Records from a dataset |

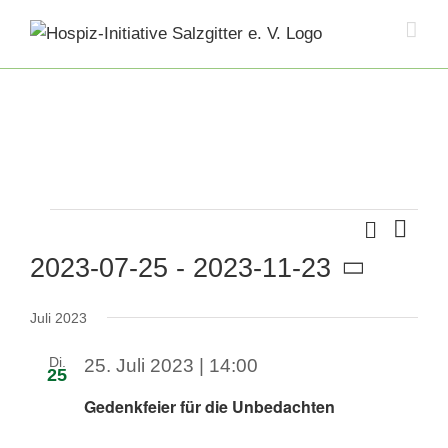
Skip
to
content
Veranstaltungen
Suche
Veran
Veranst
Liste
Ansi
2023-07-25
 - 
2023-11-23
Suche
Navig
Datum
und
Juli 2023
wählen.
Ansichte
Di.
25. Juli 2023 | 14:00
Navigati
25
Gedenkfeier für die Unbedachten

==

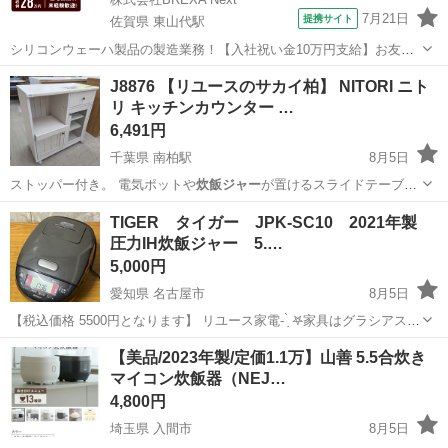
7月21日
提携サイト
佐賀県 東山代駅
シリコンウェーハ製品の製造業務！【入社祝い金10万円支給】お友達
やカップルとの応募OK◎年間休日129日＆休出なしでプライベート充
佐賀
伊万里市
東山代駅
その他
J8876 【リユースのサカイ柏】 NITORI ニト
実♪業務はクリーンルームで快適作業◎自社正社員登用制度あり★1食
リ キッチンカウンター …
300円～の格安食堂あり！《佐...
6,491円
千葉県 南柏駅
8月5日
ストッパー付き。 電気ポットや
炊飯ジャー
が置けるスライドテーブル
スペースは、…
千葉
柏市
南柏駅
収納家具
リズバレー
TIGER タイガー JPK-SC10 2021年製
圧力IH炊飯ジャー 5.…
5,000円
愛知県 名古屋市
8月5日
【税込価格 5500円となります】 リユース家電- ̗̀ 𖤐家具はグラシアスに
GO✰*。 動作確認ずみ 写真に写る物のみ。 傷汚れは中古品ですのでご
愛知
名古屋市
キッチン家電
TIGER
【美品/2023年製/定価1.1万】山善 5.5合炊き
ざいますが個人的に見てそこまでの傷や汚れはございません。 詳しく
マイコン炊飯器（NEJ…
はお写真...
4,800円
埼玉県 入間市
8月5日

Prompt | Beginning at the line above with "Veranstaltungen" and finishing at the line with "Gedenkfeier für die Unbedachten", return each line exactly and return nothing else.

Finished task |
Veranstaltungen
Suche
Veran
Veranst
Liste
Ansi
2023-07-25
 - 
2023-11-23
Suche
Navig
Datum
und
Juli 2023
wählen.
Ansichte
Di.
25. Juli 2023 | 14:00
Navigati
25
Gedenkfeier für die Unbedachten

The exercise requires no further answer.